The records START

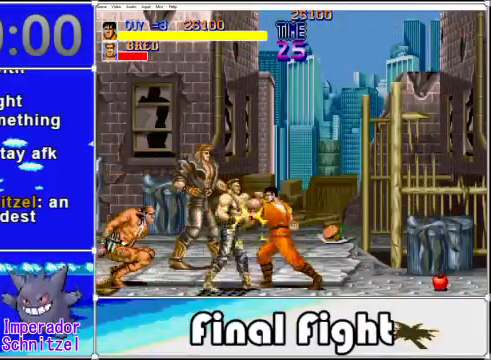
Gameplay with a controller (Xbox layout); each line is a JSON object with the inputs held at the frame after it. "events" lists button and stick changes between this image and that frame as [ms after this image, input, new state], when the widget could be followed in between. Not read: L3 R3 left_stick right_stick.
{"buttons": [], "events": [[80, "X", "down"], [120, "X", "up"], [200, "X", "down"], [320, "X", "up"], [400, "X", "down"], [480, "X", "up"]]}
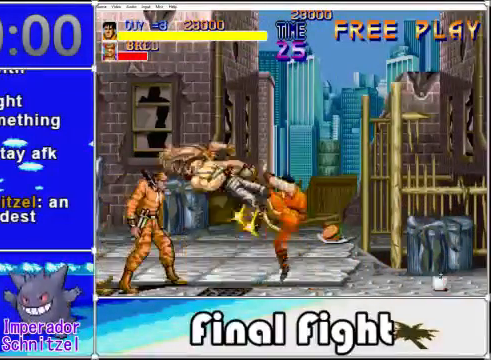
{"buttons": [], "events": [[40, "X", "down"], [120, "X", "up"], [240, "X", "down"], [320, "X", "up"]]}
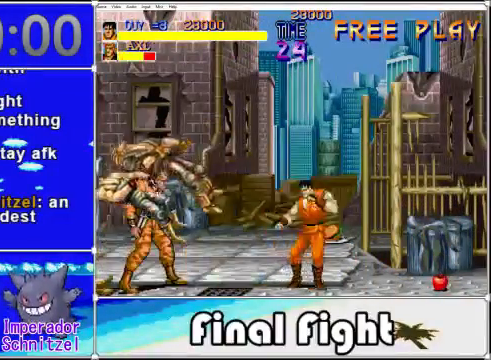
{"buttons": ["DPAD_LEFT"], "events": [[80, "DPAD_LEFT", "down"]]}
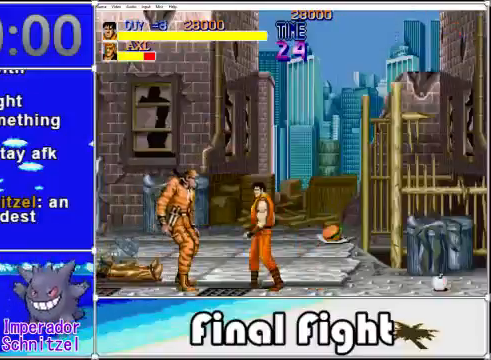
{"buttons": [], "events": [[40, "DPAD_UP", "down"], [80, "DPAD_UP", "up"], [80, "X", "down"], [160, "DPAD_LEFT", "up"], [320, "X", "up"], [440, "X", "down"], [480, "X", "up"]]}
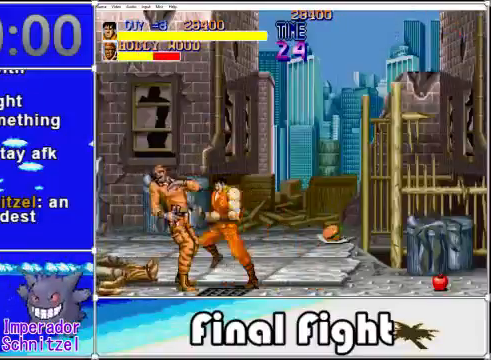
{"buttons": ["X"], "events": [[160, "X", "down"], [200, "X", "up"], [280, "X", "down"], [360, "X", "up"], [440, "X", "down"]]}
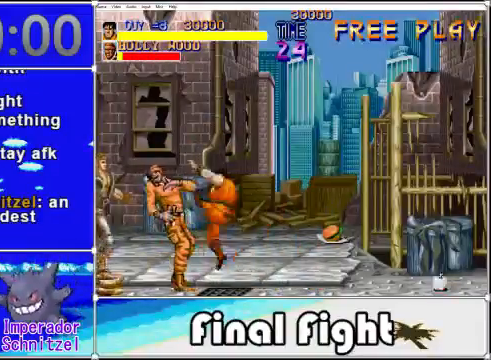
{"buttons": [], "events": [[80, "X", "up"], [160, "X", "down"], [200, "X", "up"]]}
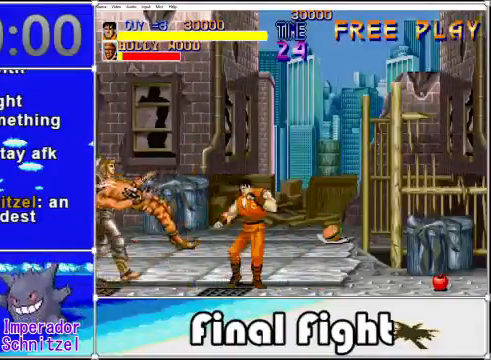
{"buttons": ["DPAD_UP", "DPAD_LEFT"], "events": [[40, "DPAD_LEFT", "down"], [480, "DPAD_UP", "down"]]}
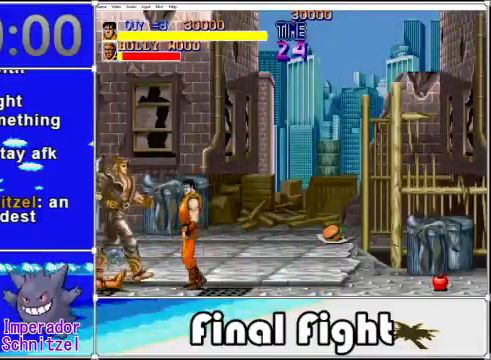
{"buttons": ["X"], "events": [[160, "X", "down"], [200, "DPAD_LEFT", "up"], [240, "DPAD_UP", "up"], [280, "X", "up"], [320, "X", "down"], [400, "X", "up"], [480, "X", "down"]]}
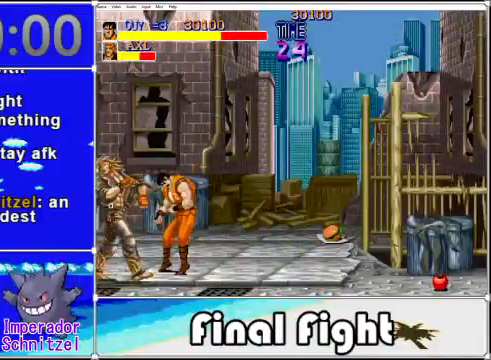
{"buttons": ["X"], "events": [[120, "X", "up"], [200, "X", "down"], [280, "X", "up"], [360, "X", "down"], [440, "X", "up"], [520, "X", "down"]]}
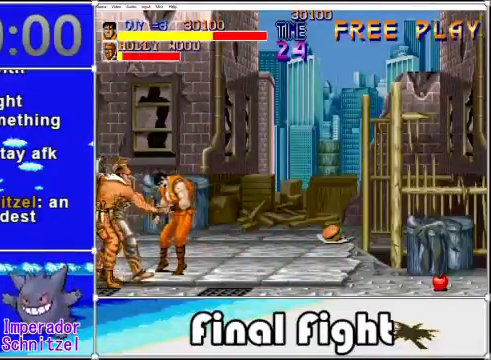
{"buttons": [], "events": [[120, "X", "up"], [160, "X", "down"], [240, "X", "up"], [360, "X", "down"], [400, "X", "up"]]}
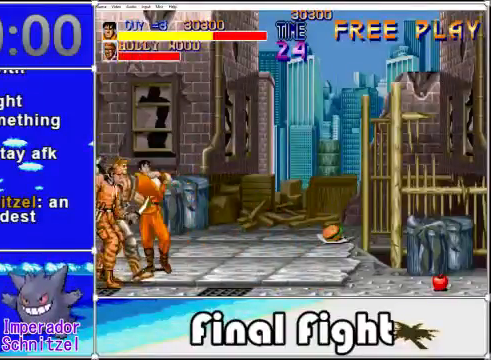
{"buttons": ["X"], "events": [[40, "X", "down"], [120, "X", "up"], [200, "X", "down"], [280, "X", "up"], [400, "X", "down"], [440, "X", "up"], [520, "X", "down"]]}
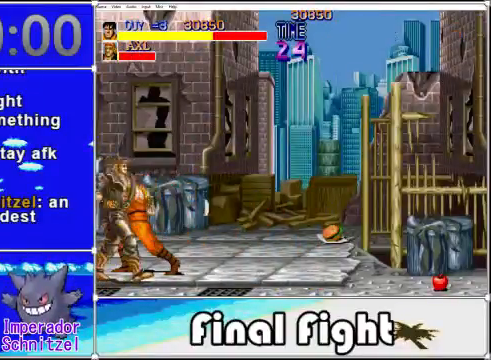
{"buttons": [], "events": [[120, "X", "up"], [200, "X", "down"], [280, "X", "up"], [360, "X", "down"], [480, "X", "up"]]}
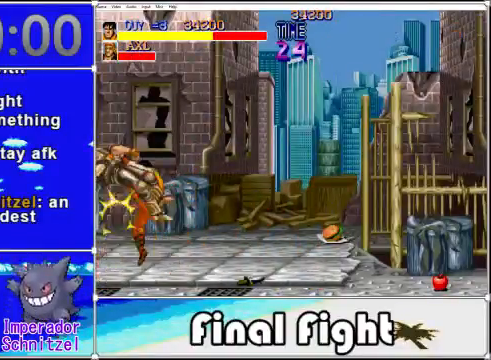
{"buttons": ["DPAD_RIGHT"], "events": [[80, "X", "down"], [160, "X", "up"], [280, "X", "down"], [320, "X", "up"], [480, "DPAD_RIGHT", "down"]]}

The records END

#### Assigned task
Repeat each record verbatim, pictures excluded.

#### Response to this task
Gameplay with a controller (Xbox layout); each line is a JSON object with the inputs held at the frame after it. "events" lists button and stick changes between this image and that frame as [ms after this image, input, new state], when the widget could be followed in between. Not read: L3 R3 left_stick right_stick.
{"buttons": [], "events": [[80, "X", "down"], [120, "X", "up"], [200, "X", "down"], [320, "X", "up"], [400, "X", "down"], [480, "X", "up"]]}
{"buttons": [], "events": [[40, "X", "down"], [120, "X", "up"], [240, "X", "down"], [320, "X", "up"]]}
{"buttons": ["DPAD_LEFT"], "events": [[80, "DPAD_LEFT", "down"]]}
{"buttons": [], "events": [[40, "DPAD_UP", "down"], [80, "DPAD_UP", "up"], [80, "X", "down"], [160, "DPAD_LEFT", "up"], [320, "X", "up"], [440, "X", "down"], [480, "X", "up"]]}
{"buttons": ["X"], "events": [[160, "X", "down"], [200, "X", "up"], [280, "X", "down"], [360, "X", "up"], [440, "X", "down"]]}
{"buttons": [], "events": [[80, "X", "up"], [160, "X", "down"], [200, "X", "up"]]}
{"buttons": ["DPAD_UP", "DPAD_LEFT"], "events": [[40, "DPAD_LEFT", "down"], [480, "DPAD_UP", "down"]]}
{"buttons": ["X"], "events": [[160, "X", "down"], [200, "DPAD_LEFT", "up"], [240, "DPAD_UP", "up"], [280, "X", "up"], [320, "X", "down"], [400, "X", "up"], [480, "X", "down"]]}
{"buttons": ["X"], "events": [[120, "X", "up"], [200, "X", "down"], [280, "X", "up"], [360, "X", "down"], [440, "X", "up"], [520, "X", "down"]]}
{"buttons": [], "events": [[120, "X", "up"], [160, "X", "down"], [240, "X", "up"], [360, "X", "down"], [400, "X", "up"]]}
{"buttons": ["X"], "events": [[40, "X", "down"], [120, "X", "up"], [200, "X", "down"], [280, "X", "up"], [400, "X", "down"], [440, "X", "up"], [520, "X", "down"]]}
{"buttons": [], "events": [[120, "X", "up"], [200, "X", "down"], [280, "X", "up"], [360, "X", "down"], [480, "X", "up"]]}
{"buttons": ["DPAD_RIGHT"], "events": [[80, "X", "down"], [160, "X", "up"], [280, "X", "down"], [320, "X", "up"], [480, "DPAD_RIGHT", "down"]]}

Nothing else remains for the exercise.